**How to complete this task**: Print every record exactly, omitting none.

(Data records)
○ ○ ○

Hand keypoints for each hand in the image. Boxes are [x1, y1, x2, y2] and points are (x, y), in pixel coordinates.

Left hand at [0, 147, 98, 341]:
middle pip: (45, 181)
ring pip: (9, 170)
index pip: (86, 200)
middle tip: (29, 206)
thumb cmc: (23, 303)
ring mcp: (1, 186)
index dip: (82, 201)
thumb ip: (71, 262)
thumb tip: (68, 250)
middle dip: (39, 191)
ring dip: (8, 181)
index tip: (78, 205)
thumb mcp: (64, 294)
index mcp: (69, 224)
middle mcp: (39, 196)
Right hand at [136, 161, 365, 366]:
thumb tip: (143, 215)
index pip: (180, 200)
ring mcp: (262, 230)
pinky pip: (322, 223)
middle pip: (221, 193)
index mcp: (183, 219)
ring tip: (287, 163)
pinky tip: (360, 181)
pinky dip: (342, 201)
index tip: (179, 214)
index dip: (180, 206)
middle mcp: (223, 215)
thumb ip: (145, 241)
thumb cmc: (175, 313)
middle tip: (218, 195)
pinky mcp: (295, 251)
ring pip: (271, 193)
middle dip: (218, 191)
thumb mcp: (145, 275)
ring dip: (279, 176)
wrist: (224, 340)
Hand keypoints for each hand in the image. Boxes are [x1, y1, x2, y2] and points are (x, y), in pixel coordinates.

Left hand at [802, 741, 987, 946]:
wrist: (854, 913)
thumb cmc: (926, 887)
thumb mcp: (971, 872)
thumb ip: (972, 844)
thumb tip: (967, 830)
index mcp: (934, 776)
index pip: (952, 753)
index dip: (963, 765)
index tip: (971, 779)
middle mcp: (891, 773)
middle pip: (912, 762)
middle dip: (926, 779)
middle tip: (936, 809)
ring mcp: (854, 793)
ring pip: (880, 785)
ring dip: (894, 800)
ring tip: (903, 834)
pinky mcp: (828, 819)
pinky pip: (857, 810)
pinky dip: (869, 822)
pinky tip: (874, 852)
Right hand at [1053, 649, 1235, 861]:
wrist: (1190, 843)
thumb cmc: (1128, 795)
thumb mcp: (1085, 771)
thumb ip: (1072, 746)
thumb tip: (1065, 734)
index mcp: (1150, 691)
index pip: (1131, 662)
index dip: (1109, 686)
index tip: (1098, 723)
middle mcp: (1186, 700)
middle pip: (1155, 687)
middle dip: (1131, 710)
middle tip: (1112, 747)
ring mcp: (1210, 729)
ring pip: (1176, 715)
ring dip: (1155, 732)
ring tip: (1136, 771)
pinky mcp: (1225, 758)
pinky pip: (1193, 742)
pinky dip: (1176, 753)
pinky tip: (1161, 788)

○ ○ ○

**Completed task**:
Hand keypoints for each hand in the image. Boxes are [x1, y1, x2, y2] and points are (x, y), in pixel coordinates.

Left hand at [0, 147, 98, 341]:
middle pip: (45, 181)
ring pip: (9, 170)
index pip: (86, 200)
middle tip: (29, 206)
thumb cmc: (23, 303)
ring mcp: (1, 186)
index dip: (82, 201)
thumb ip: (71, 262)
thumb tip: (68, 250)
middle dip: (39, 191)
ring dip: (8, 181)
index tip: (78, 205)
thumb mcp: (64, 294)
index mcp: (69, 224)
middle mcp: (39, 196)
Right hand at [136, 161, 365, 366]:
thumb tip: (143, 215)
index pip: (180, 200)
ring mcp: (262, 230)
pinky pip: (322, 223)
middle pip: (221, 193)
index mcp: (183, 219)
ring tip: (287, 163)
pinky tip: (360, 181)
pinky dip: (342, 201)
index tip: (179, 214)
index dip: (180, 206)
middle mcp: (223, 215)
thumb ip: (145, 241)
thumb cmc: (175, 313)
middle tip: (218, 195)
pinky mcp: (295, 251)
ring pip: (271, 193)
middle dip: (218, 191)
thumb mcp: (145, 275)
ring dip: (279, 176)
wrist: (224, 340)
Hand keypoints for each hand in the image. Boxes are [x1, y1, x2, y2] and points are (x, y), in pixel coordinates.

Left hand at [802, 741, 987, 946]:
wrist: (854, 913)
thumb cmc: (926, 887)
thumb mcp: (971, 872)
thumb ip: (972, 844)
thumb tip: (967, 830)
index mcp: (934, 776)
index pip: (952, 753)
index dip: (963, 765)
index tip: (971, 779)
middle mcp: (891, 773)
middle pip: (912, 762)
middle dip: (926, 779)
middle tip: (936, 809)
ring mcp: (854, 793)
ring pip: (880, 785)
ring dip: (894, 800)
ring tip: (903, 834)
pinky mcp: (828, 819)
pinky pip: (857, 810)
pinky dip: (869, 822)
pinky tip: (874, 852)
Right hand at [1053, 649, 1235, 861]:
wrist: (1190, 843)
thumb cmc: (1128, 795)
thumb mcp: (1085, 771)
thumb ip: (1072, 746)
thumb tip: (1065, 734)
index mcp: (1150, 691)
index pip: (1131, 662)
index dip: (1109, 686)
index tip: (1098, 723)
middle mcp: (1186, 700)
middle pip: (1155, 687)
middle dip: (1131, 710)
middle tip: (1112, 747)
ring mcp: (1210, 729)
ring pip: (1176, 715)
ring dip: (1155, 732)
ring tip: (1136, 771)
pinky mcp: (1225, 758)
pinky pip: (1193, 742)
pinky dip: (1176, 753)
pinky tip: (1161, 788)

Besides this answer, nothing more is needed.